→ Study material
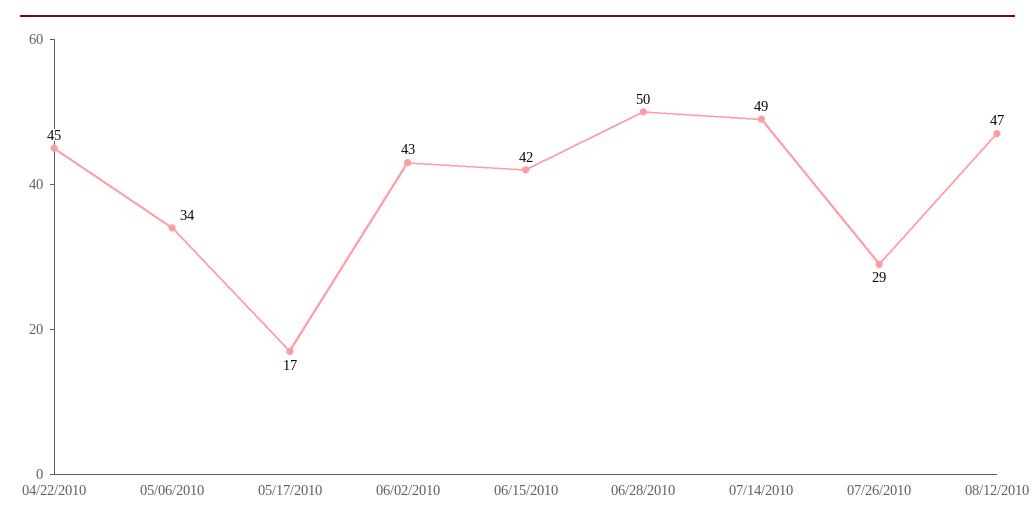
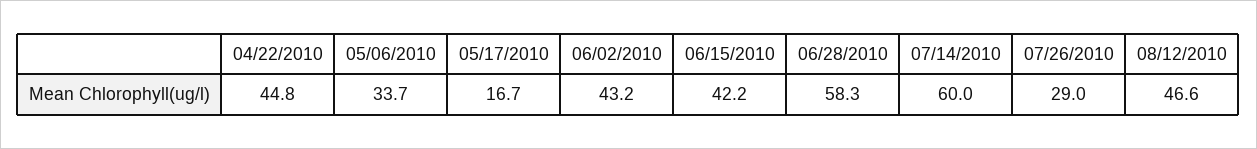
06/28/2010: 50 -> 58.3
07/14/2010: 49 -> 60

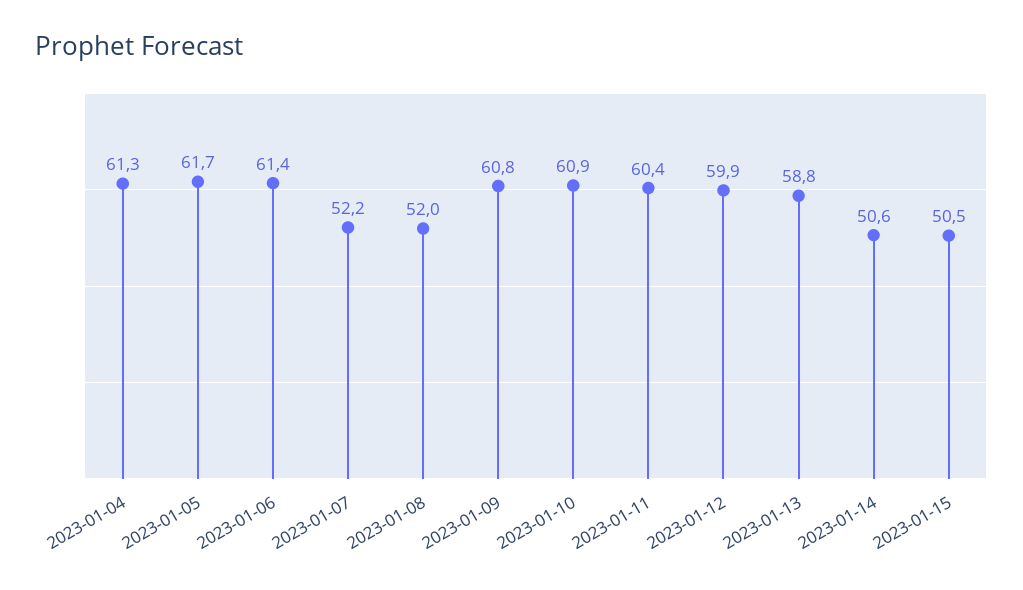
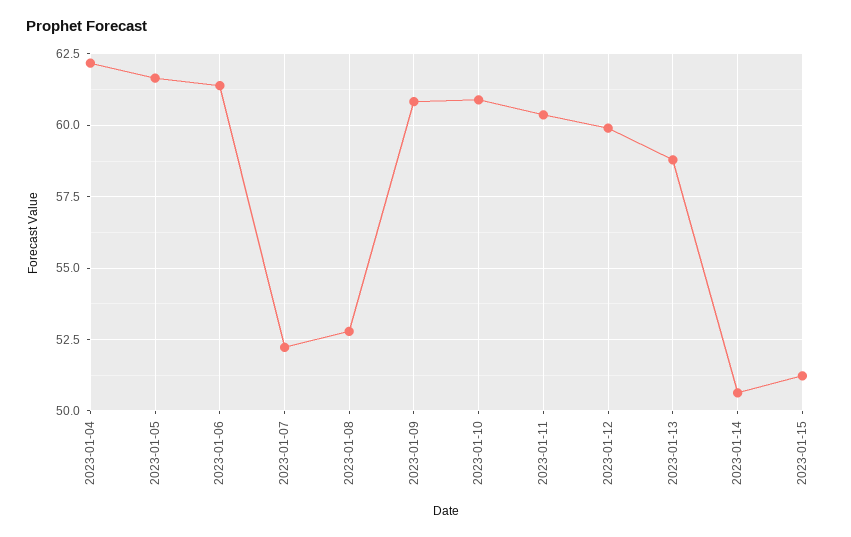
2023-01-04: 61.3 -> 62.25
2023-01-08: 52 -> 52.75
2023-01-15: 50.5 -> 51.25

→ Problem
Could the entries above be copied out exactly, with no pictures included?

→ Answer for the task
06/28/2010: 50 -> 58.3
07/14/2010: 49 -> 60

2023-01-04: 61.3 -> 62.25
2023-01-08: 52 -> 52.75
2023-01-15: 50.5 -> 51.25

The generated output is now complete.